[Stored entries]
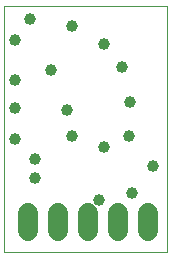
<source format=gbs>
G75*
%MOIN*%
%OFA0B0*%
%FSLAX24Y24*%
%IPPOS*%
%LPD*%
%AMOC8*
5,1,8,0,0,1.08239X$1,22.5*
%
%ADD10C,0.0000*%
%ADD11C,0.0651*%
%ADD12C,0.0397*%
D10*
X000667Y001133D02*
X000667Y009328D01*
X006084Y009328D01*
X006084Y001133D01*
X000667Y001133D01*
D11*
X001467Y001838D02*
X001467Y002429D01*
X002467Y002429D02*
X002467Y001838D01*
X003467Y001838D02*
X003467Y002429D01*
X004467Y002429D02*
X004467Y001838D01*
X005467Y001838D02*
X005467Y002429D01*
D12*
X004917Y003108D03*
X003842Y002858D03*
X005617Y003983D03*
X004817Y004983D03*
X003992Y004633D03*
X002932Y004983D03*
X002767Y005858D03*
X002217Y007183D03*
X001017Y006858D03*
X001017Y005933D03*
X001017Y004883D03*
X001714Y004232D03*
X001692Y003608D03*
X004867Y006133D03*
X004592Y007283D03*
X003992Y008058D03*
X002942Y008658D03*
X001542Y008908D03*
X001017Y008183D03*
M02*

</source>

WHAT TO PRODUCE:
Retype all entries above verbatim; no pictures belong in the copy.

EXPECTED ANSWER:
<source format=gbs>
G75*
%MOIN*%
%OFA0B0*%
%FSLAX24Y24*%
%IPPOS*%
%LPD*%
%AMOC8*
5,1,8,0,0,1.08239X$1,22.5*
%
%ADD10C,0.0000*%
%ADD11C,0.0651*%
%ADD12C,0.0397*%
D10*
X000667Y001133D02*
X000667Y009328D01*
X006084Y009328D01*
X006084Y001133D01*
X000667Y001133D01*
D11*
X001467Y001838D02*
X001467Y002429D01*
X002467Y002429D02*
X002467Y001838D01*
X003467Y001838D02*
X003467Y002429D01*
X004467Y002429D02*
X004467Y001838D01*
X005467Y001838D02*
X005467Y002429D01*
D12*
X004917Y003108D03*
X003842Y002858D03*
X005617Y003983D03*
X004817Y004983D03*
X003992Y004633D03*
X002932Y004983D03*
X002767Y005858D03*
X002217Y007183D03*
X001017Y006858D03*
X001017Y005933D03*
X001017Y004883D03*
X001714Y004232D03*
X001692Y003608D03*
X004867Y006133D03*
X004592Y007283D03*
X003992Y008058D03*
X002942Y008658D03*
X001542Y008908D03*
X001017Y008183D03*
M02*

</source>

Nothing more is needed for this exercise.